I reportage ci sono da sempre nel catalogo Keller, sin da Ore zero di Wolfgang Buescher nel 2010 e da Come se mangiassi pietre di Wojciech Tochman, un doloroso e necessario racconto tra le macerie dell’anima dell’ex-Jugoslavia. Il nostro interesse è sempre stato per i libri capaci di raccontare il mondo, di aprire nuove letture e spiragli inattesi nella storia e nella sua comprensione. Quest’anno abbiamo pubblicato una biografia che rientra nel filone della montagna, una testimonianza di come ciechi dalla nascita si possa arrivare a scalare il VII grado alpinistico e salire gli ottomila. Un inno alla vita. Si tratta di Andy Holzer, Gioco d’equilibrio.

 

Tra i suoi autori, prima che le assegnassero il Nobel, c’è anche Herta Müller. Sembrerà banale come domanda, ma che effetto fa averla tra i propri autori?
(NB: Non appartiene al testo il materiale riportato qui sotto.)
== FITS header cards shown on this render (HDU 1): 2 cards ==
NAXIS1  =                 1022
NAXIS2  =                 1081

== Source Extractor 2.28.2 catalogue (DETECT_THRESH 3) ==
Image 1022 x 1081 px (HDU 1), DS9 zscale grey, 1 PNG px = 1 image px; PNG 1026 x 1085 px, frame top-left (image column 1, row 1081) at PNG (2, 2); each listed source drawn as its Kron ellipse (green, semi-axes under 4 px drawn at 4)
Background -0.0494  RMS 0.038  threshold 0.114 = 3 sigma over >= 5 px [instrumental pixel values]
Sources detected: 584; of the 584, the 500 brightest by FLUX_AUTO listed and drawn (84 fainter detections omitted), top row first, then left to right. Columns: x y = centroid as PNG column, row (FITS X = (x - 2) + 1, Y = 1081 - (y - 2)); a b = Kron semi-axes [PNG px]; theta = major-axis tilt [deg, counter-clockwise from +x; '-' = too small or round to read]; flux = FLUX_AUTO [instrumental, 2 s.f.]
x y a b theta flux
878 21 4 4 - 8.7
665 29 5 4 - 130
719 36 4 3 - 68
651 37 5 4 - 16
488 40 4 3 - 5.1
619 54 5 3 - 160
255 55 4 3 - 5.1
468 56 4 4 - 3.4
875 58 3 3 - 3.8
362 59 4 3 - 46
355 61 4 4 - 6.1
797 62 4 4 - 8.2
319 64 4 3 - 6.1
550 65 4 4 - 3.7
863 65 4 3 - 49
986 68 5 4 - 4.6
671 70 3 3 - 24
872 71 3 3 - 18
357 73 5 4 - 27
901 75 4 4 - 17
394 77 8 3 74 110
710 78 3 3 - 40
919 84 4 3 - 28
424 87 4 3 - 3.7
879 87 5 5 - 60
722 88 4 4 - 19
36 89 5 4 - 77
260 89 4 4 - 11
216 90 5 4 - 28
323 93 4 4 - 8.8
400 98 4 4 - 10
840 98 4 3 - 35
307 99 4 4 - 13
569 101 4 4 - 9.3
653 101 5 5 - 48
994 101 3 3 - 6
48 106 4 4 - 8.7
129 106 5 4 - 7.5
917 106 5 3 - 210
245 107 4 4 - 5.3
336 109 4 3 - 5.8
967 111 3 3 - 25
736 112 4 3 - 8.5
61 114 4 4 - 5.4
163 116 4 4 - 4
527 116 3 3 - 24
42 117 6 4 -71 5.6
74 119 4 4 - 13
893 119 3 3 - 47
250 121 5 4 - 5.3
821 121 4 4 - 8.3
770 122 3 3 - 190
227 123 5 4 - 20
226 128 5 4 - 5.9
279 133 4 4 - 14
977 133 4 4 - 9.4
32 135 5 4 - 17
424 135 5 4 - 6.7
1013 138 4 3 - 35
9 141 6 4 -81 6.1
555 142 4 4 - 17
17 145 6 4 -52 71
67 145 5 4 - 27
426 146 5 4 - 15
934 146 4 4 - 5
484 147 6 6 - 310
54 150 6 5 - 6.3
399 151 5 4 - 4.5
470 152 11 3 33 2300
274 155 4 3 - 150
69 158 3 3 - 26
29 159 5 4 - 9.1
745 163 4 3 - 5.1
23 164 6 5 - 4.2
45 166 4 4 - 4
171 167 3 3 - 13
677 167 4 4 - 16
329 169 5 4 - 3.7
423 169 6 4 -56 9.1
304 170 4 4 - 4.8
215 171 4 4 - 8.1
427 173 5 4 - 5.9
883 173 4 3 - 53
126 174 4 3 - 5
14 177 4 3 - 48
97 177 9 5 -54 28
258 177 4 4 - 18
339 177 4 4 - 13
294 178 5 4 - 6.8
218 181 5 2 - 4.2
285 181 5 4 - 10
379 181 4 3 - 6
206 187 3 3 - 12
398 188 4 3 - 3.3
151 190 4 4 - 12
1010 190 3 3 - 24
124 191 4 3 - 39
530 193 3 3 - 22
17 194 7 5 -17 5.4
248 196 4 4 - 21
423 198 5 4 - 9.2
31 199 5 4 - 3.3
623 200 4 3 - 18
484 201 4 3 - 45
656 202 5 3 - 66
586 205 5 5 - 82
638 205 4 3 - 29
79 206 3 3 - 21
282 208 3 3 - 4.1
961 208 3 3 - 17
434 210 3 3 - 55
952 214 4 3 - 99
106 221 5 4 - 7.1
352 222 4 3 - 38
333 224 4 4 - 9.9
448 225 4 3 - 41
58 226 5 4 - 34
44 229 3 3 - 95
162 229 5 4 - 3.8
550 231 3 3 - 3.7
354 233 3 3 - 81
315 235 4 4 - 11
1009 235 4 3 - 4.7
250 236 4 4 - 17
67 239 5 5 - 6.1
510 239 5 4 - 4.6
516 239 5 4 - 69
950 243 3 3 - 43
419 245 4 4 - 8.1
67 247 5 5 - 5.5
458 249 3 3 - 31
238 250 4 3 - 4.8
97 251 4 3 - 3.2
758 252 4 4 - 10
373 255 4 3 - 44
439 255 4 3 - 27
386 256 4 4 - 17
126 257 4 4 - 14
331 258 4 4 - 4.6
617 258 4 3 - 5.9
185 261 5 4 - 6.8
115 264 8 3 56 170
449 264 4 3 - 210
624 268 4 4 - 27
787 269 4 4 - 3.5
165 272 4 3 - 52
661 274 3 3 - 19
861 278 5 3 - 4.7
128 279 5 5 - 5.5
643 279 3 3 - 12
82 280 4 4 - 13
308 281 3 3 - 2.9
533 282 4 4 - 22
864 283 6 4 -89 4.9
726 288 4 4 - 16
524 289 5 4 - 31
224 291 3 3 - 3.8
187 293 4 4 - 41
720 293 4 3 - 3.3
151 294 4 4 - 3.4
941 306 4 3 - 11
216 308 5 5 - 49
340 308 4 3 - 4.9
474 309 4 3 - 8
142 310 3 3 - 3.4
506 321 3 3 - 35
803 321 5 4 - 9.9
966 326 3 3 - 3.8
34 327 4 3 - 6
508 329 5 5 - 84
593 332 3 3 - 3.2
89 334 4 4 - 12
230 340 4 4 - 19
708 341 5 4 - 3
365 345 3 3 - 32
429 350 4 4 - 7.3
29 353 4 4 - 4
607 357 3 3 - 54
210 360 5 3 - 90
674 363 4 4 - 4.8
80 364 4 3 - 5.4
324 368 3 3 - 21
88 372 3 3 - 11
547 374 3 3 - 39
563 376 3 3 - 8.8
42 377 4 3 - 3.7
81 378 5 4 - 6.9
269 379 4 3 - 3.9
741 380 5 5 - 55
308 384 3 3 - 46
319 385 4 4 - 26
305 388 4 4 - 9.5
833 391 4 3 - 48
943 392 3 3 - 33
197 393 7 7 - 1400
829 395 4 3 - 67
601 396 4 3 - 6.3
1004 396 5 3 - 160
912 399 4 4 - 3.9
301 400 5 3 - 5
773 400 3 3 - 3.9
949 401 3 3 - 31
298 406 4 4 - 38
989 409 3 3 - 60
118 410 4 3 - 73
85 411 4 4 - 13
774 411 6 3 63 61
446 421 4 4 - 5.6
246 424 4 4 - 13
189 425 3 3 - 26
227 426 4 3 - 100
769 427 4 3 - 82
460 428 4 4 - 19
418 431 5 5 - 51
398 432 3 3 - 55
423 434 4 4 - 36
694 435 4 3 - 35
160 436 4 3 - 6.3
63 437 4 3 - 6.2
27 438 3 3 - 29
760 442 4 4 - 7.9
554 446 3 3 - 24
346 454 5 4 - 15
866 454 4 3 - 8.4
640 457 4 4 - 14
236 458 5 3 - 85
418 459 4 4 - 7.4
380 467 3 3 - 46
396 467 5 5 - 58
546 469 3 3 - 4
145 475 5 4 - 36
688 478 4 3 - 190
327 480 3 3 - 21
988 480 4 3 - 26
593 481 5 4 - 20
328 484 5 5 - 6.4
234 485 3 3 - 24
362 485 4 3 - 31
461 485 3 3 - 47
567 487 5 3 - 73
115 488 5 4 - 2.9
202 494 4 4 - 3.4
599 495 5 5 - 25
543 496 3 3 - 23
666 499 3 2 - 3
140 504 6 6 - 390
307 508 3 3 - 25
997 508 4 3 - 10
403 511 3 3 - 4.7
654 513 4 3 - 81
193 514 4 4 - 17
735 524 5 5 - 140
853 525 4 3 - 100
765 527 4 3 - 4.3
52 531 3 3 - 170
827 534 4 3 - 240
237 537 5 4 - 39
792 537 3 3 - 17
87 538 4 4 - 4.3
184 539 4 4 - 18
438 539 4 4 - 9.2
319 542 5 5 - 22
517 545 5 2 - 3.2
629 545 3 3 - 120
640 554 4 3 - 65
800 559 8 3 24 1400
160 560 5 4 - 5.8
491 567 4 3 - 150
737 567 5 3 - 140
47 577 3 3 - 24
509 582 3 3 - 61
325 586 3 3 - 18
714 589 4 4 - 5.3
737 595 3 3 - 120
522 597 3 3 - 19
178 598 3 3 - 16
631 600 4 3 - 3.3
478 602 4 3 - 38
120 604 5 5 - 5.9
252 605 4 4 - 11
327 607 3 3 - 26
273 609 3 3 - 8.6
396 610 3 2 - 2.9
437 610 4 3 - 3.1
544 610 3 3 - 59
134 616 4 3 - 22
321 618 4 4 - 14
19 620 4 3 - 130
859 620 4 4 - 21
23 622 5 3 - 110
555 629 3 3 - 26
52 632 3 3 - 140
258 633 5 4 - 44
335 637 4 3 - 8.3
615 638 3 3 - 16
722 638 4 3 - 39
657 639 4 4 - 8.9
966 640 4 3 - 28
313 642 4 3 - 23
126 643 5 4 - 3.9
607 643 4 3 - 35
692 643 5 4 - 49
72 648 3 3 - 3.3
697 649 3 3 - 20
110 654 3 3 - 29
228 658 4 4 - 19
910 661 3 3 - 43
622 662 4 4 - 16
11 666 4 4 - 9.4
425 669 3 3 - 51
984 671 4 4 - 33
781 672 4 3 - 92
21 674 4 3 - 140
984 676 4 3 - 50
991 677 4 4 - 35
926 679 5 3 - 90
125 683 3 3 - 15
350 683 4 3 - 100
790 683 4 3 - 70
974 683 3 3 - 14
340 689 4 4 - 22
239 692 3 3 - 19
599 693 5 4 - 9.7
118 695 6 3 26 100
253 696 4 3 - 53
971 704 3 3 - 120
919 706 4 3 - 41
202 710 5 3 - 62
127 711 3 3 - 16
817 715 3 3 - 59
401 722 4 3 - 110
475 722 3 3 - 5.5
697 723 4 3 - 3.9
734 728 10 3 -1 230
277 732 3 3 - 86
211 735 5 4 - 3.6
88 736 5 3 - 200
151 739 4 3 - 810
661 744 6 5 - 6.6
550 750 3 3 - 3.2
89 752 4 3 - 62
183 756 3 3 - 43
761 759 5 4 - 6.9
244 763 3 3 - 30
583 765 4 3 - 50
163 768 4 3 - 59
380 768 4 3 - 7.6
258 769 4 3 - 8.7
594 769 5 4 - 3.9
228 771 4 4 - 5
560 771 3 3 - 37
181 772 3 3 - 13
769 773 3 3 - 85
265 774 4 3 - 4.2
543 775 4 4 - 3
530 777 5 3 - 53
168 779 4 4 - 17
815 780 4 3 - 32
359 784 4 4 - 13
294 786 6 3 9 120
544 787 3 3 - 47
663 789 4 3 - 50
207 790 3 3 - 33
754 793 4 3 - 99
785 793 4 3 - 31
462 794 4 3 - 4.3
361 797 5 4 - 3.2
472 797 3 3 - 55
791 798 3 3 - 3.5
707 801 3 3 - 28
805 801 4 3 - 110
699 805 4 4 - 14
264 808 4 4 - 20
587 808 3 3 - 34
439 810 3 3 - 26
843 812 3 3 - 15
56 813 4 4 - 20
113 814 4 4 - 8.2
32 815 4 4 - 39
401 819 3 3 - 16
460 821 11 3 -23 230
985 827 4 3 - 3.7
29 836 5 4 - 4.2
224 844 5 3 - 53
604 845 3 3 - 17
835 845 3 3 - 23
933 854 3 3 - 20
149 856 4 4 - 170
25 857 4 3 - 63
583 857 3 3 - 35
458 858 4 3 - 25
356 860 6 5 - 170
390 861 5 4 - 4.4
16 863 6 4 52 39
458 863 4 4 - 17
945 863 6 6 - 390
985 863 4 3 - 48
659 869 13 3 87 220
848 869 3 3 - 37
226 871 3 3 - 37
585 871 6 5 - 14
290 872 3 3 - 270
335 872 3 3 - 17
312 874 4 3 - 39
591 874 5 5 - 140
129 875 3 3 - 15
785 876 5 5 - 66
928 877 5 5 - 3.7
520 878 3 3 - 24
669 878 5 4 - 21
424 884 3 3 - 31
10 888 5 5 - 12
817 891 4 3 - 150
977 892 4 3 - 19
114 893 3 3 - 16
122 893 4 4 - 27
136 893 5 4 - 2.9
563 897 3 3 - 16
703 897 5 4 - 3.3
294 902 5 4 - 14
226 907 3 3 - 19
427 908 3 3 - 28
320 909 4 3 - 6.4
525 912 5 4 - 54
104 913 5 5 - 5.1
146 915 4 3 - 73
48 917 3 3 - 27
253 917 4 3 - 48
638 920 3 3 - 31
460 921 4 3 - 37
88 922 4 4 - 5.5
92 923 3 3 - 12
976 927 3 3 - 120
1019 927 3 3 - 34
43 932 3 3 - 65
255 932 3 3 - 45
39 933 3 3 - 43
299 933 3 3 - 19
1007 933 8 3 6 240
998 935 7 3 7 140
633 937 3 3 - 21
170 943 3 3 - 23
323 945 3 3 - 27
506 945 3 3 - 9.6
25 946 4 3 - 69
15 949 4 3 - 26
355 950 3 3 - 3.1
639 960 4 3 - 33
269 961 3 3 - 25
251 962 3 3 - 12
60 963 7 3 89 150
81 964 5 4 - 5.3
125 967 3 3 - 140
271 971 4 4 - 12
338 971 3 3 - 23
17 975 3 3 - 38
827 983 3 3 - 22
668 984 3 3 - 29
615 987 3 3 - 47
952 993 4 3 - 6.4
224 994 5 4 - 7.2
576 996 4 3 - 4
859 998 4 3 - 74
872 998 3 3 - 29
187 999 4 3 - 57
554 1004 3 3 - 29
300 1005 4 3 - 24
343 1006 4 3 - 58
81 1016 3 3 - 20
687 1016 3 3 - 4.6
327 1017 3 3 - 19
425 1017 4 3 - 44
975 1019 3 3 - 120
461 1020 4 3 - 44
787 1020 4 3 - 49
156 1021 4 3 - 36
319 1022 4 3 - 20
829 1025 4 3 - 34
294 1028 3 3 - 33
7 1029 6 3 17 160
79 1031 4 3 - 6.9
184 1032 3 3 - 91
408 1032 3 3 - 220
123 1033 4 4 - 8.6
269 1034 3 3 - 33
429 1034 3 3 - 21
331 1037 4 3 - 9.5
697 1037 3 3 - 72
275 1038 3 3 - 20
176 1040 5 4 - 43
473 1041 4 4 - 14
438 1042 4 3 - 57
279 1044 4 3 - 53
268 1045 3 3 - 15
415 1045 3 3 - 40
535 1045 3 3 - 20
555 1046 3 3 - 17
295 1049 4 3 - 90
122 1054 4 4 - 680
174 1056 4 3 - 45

Il fatto di avere Herta Müller nel nostro catalogo è ovviamente un grande onore e spesso mi sento elettrizzato all’idea di aver bevuto un caffè con un premio Nobel che ai più era allora sconosciuto. Ma sento questa emozione per tutti i miei autori, perle preziose che ho sentito la necessità di portare in Italia proprio come alcuni anni fa è successo con Herta Müller. Chissà...

 

Roberto, sono nove anni che fa l’editore; tra i tanti libri pubblicati in questo tempo ce n’è uno a cui è più affezionato?

Credo sia come chiedere a un genitore qual è il figlio preferito: davvero ciascuno dei libri da me pubblicato ha richiesto una gestazione di più di nove mesi (tra traduzione, revisione, stampa e pubblicazione); l’ho amato dal primo momento e lo seguo nella sua strada per il mondo, cercando di dargli le migliori possibilità. Impossibile rispondere. Penso sia più naturale pensare a cosa collegherei a ciascuno di loro: emozioni, episodi, gioie, fatiche, amicizie, immagini.

 

Tra le novità del 2014 cosa propone Keller editore di particolare e stuzzicante per i lettori?

Non faccio scelte perché credo in tutti i libri che ho messo in programma, ma ne cito quattro perché sono nuovi autori per la Keller e sono, dal mio punto di vista, acquisti importanti in termini di qualità e di riconoscimenti letterari. Occhi verdi di Arnost Lustig, uno dei più grandi scrittori della Repubblica ceca; Angeli dell’oblio, poeticissimo romanzo di Maja Haderlap; Il controllore del popolo di Andrej Kurkov, il più importante autore ucraino, sempre pervaso da un umorismo molto intelligente; Ritorno a Killybegs di Sorj Chalandon, romanzo pluripremiato e pluritradotto che ci racconta l’Irlanda dell’IRA e il dramma del tradimento e della vendetta. Ma sul sito di Keller è già presente buona parte del programma uscite del 2014: visitatelo e troverete tutto il ventaglio delle nostre nuove proposte.